Stuff to do at SEU: Simplifying Design with Multi-body Parts
One of the break out sessions this year will be Ricardo Espinosa’s “Simplifying the Design Process with Multi-Body Parts”. This is held on Wednesday at 2 pm.
Multi-body parts is an often misunderstood area of CAD. You can use it for all sorts of things, but it’s not really meant as a replacement for assemblies. I don’t know Ricardo or his take on the topic, but this is a general area in CAD that has a lot of power that people don’t harness. It’s also a relatively new part of the workflow in Solid Edge, so there may be parts of the new tools that you’re not familiar with.
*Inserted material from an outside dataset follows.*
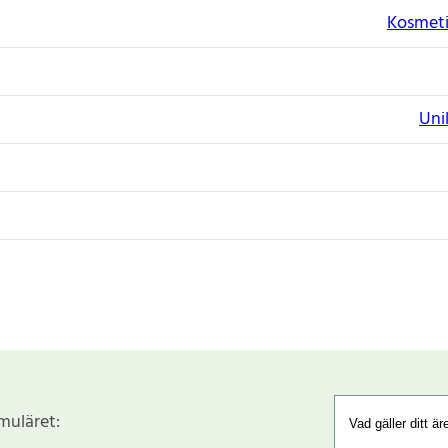
Kosmeti
Uni
rmuläret:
I’ve written a 3-part series on multi-body modeling in general, and multi-body developments in ST9, ST6.
The thing is with this session, you’re bound to learn something useful. Multi-bodies in Synchronous can be used in ways you wouldn’t be able to use them in ordered. So there’s a whole range of possible topics right there. And then there’s the master model techniques, the boolean stuff, reference bodies, and of course all surfacing is basically an exercise in construction bodies, since surface features do not automatically merge the same way that solid bodies do.
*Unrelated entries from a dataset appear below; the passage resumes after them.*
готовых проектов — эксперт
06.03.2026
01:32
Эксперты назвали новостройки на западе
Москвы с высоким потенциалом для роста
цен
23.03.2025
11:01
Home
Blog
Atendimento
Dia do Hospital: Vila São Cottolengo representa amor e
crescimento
Plus, Solid Edge has a unique take on certain multi-body functions, and new terminology you might have to get used to. There’s the concept of “lumps” which are actually separate volumes within geometry classified as a “body”. And of course the perenial favorite argument of zero thickness errors.
Other practical applications are master model, multi-material overmolding, inseparable assemblies, flexible parts, synch-ordered mixed mode, intermediate modeling steps, bridging between solids, reused data, etc…
So now you have to go see Ricardo Espinosa’s presentation on multi-bodies, Wednesday at 2 pm, just to see which area he will cover. I’ll be there. It’ll be a gas.